Well I think they’ve stated that they aren’t releasing another season for Halo 4 (so Season 2 would be in Halo 5). I feel like it’s the Halo CE of the new trilogy in that for nearly the entire campaign you’re cut off from the events of the rest of civilization, and instead of focusing on big picture stuff like how the Arbiter’s holding up and what happened to the rest of the Covenant they lock you into this “small” place so you can establish the major bad guys and factions of the new trilogy.

I was actually really surprised back when I found out there was going to be a Halo 2 also, since every character except the Chief/Cortana died and the whole structure the game was named after was obliterated…

Oh yeah, and this isn’t really related to Halo 4 but I thought it was super interesting…

So that race that engineered most of the life in the Milky Way that I mentioned? (Precursors) The Forerunners drove them out of the galaxy hundreds of thousands of years before the whole Flood invasion/Halo creation stuff when they learned they were deemed unfit to be the dominant species, and for the longest time it seemed to me like the Flood was a bio weapon created in response by the Precursors. But in the newest novel you learn that the Flood ARE the Precursors. Or they became them. After the Precursors were driven away, they just sat in silence for thousands of years, planning. They began a change into what we know as the Flood, making sure that their rebellious creations will never have the pleasure of free will ever again, and that once consumed all life will suffer forever for what the Forerunners did. So the Flood is pretty much the closest we could get to fighting a god.

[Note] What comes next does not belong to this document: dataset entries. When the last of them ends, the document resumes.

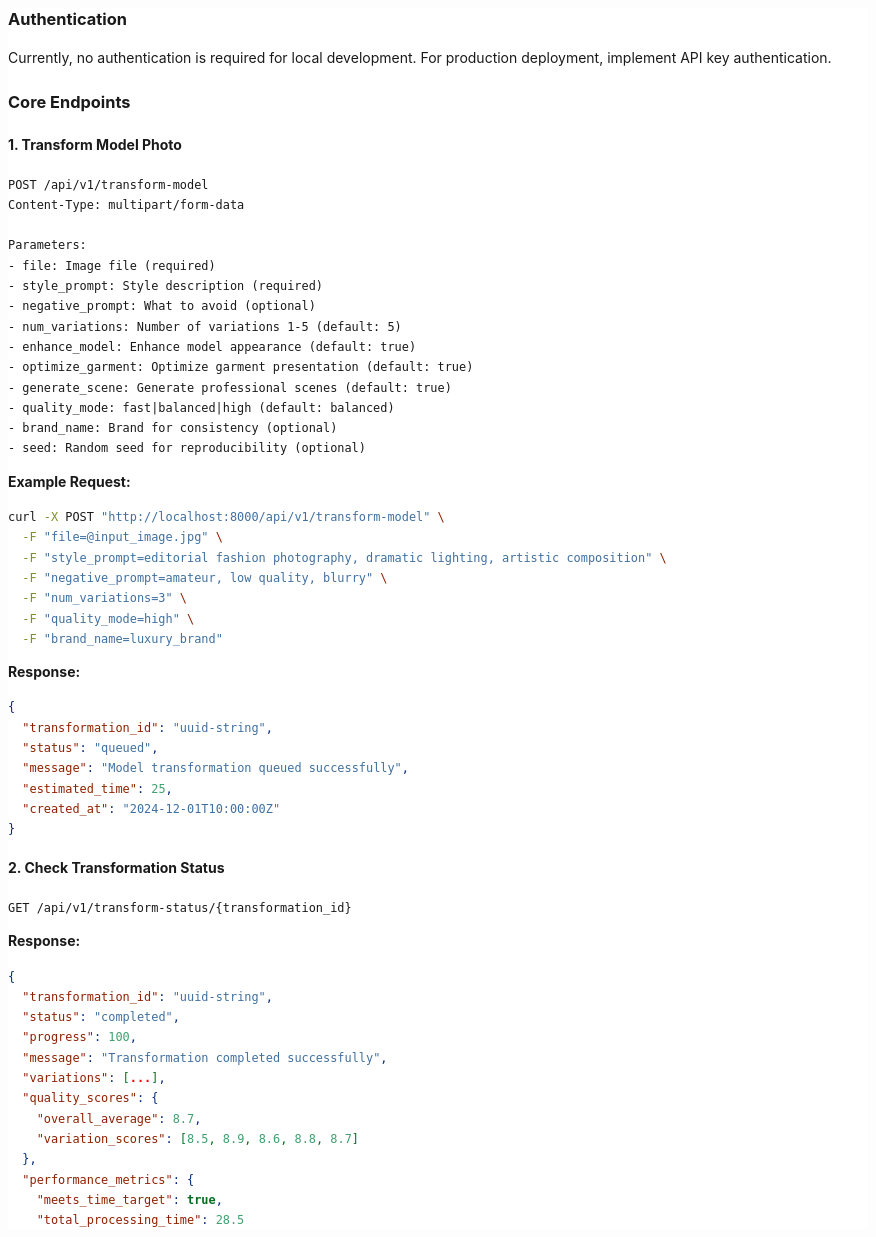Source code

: ### Authentication
Currently, no authentication is required for local development. For production deployment, implement API key authentication.

### Core Endpoints

#### 1. Transform Model Photo
```http
POST /api/v1/transform-model
Content-Type: multipart/form-data

Parameters:
- file: Image file (required)
- style_prompt: Style description (required)
- negative_prompt: What to avoid (optional)
- num_variations: Number of variations 1-5 (default: 5)
- enhance_model: Enhance model appearance (default: true)
- optimize_garment: Optimize garment presentation (default: true)
- generate_scene: Generate professional scenes (default: true)
- quality_mode: fast|balanced|high (default: balanced)
- brand_name: Brand for consistency (optional)
- seed: Random seed for reproducibility (optional)
```

**Example Request:**
```bash
curl -X POST "http://localhost:8000/api/v1/transform-model" \
  -F "file=@input_image.jpg" \
  -F "style_prompt=editorial fashion photography, dramatic lighting, artistic composition" \
  -F "negative_prompt=amateur, low quality, blurry" \
  -F "num_variations=3" \
  -F "quality_mode=high" \
  -F "brand_name=luxury_brand"
```

**Response:**
```json
{
  "transformation_id": "uuid-string",
  "status": "queued",
  "message": "Model transformation queued successfully",
  "estimated_time": 25,
  "created_at": "2024-12-01T10:00:00Z"
}
```

#### 2. Check Transformation Status
```http
GET /api/v1/transform-status/{transformation_id}
```

**Response:**
```json
{
  "transformation_id": "uuid-string",
  "status": "completed",
  "progress": 100,
  "message": "Transformation completed successfully",
  "variations": [...],
  "quality_scores": {
    "overall_average": 8.7,
    "variation_scores": [8.5, 8.9, 8.6, 8.8, 8.7]
  },
  "performance_metrics": {
    "meets_time_target": true,
    "total_processing_time": 28.5
```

It sucked. I’ve made so many threads, had so many discussions and spent so much time going back and re-evaluating the story and it just doesn’t do it for me. There is only ONE thing in the story they pulled off properly, Chief and Cortana.

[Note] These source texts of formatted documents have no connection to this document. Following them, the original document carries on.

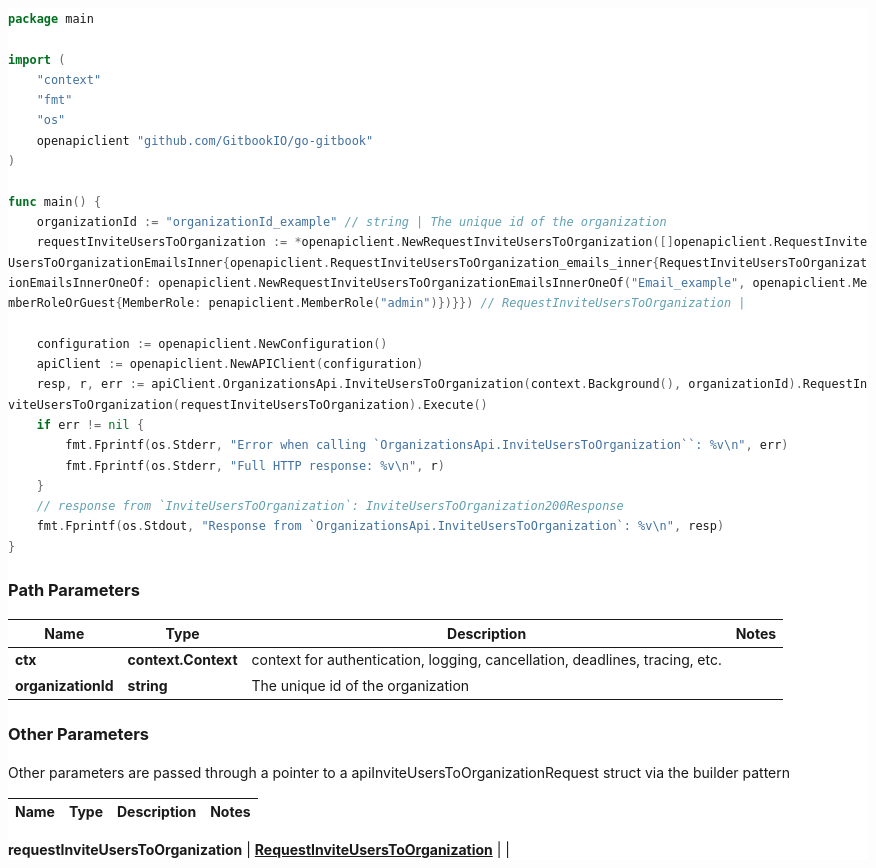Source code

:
 ```go
package main

import (
    "context"
    "fmt"
    "os"
    openapiclient "github.com/GitbookIO/go-gitbook"
)

func main() {
    organizationId := "organizationId_example" // string | The unique id of the organization
    requestInviteUsersToOrganization := *openapiclient.NewRequestInviteUsersToOrganization([]openapiclient.RequestInviteUsersToOrganizationEmailsInner{openapiclient.RequestInviteUsersToOrganization_emails_inner{RequestInviteUsersToOrganizationEmailsInnerOneOf: openapiclient.NewRequestInviteUsersToOrganizationEmailsInnerOneOf("Email_example", openapiclient.MemberRoleOrGuest{MemberRole: penapiclient.MemberRole("admin")})}}) // RequestInviteUsersToOrganization | 

    configuration := openapiclient.NewConfiguration()
    apiClient := openapiclient.NewAPIClient(configuration)
    resp, r, err := apiClient.OrganizationsApi.InviteUsersToOrganization(context.Background(), organizationId).RequestInviteUsersToOrganization(requestInviteUsersToOrganization).Execute()
    if err != nil {
        fmt.Fprintf(os.Stderr, "Error when calling `OrganizationsApi.InviteUsersToOrganization``: %v\n", err)
        fmt.Fprintf(os.Stderr, "Full HTTP response: %v\n", r)
    }
    // response from `InviteUsersToOrganization`: InviteUsersToOrganization200Response
    fmt.Fprintf(os.Stdout, "Response from `OrganizationsApi.InviteUsersToOrganization`: %v\n", resp)
}
```

### Path Parameters


Name | Type | Description  | Notes
------------- | ------------- | ------------- | -------------
**ctx** | **context.Context** | context for authentication, logging, cancellation, deadlines, tracing, etc.
**organizationId** | **string** | The unique id of the organization | 

### Other Parameters

Other parameters are passed through a pointer to a apiInviteUsersToOrganizationRequest struct via the builder pattern


Name | Type | Description  | Notes
------------- | ------------- | ------------- | -------------

 **requestInviteUsersToOrganization** | [**RequestInviteUsersToOrganization**](RequestInviteUsersToOrganization.md) |  |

As for the rest of Halo 4’s story

I actually disagree with you on your assumption that it is a bad thing that one must read the books in order to understand the story as well as your statement about the terminals. I feel that having the over-arcing story tucked away increases immersion as you only know as much as the Chief knows as he is unaware of the earlier Human-Forunner conflicts etc. I understand where you are coming from but, I feel that having the Cortana arc accessible to those who do not read the books nor find the terminals was enough on 343’s part.As a reader of the Halo novels long before I ever touched the game I may be a bit biased however, I feel that this was a great step on 343’s part in connecting the universe.

Absolutely loved it.

The music was spot on, the Didact was awesome (and a forerunner), the pelican and broadsword levels were insane and the ending was a perfect set up for the rest of the trilogy. The high point for me was the development of Master Chief. It always annoyed me how in the books Master Chief was given humanity yet whenever I hopped onto the games I was playing as a robotic badass. It just wasn’t fun.

Like many people I love the incorporation of the expanded universe into the game, it’s perfect. This is the first game in the series, just gonna repeat Mr Beaglesworth here, so the environment should be limited. Halo CE was all about Instalation 04, you didn’t know anything about humanity or earth. Halo 2 expanded that universe phenomenally. When your time was up on Halo, it was destroyed in much the same way Requiem has met it’s end. People need to actually look into these hints that 343 are implementing.

I did however have gripes: The missions eventually turned into ‘press this and then press this, now defeat x amount of enemies’ which I feel the Broadsword and Pelican levels cleared up. The game also seemed a bit inhospitable to players not reading the books, I agree with it but I think they should’ve been warned. I don’t like how the UNSC, or more specifically ONI, is now portrayed as abusive in it’s power and how Spartan IVs act like children.

For me these are all minor problems though. I expect Halo 5 will blow me away, 343 have shown they have humongous talent at creating Halo stories.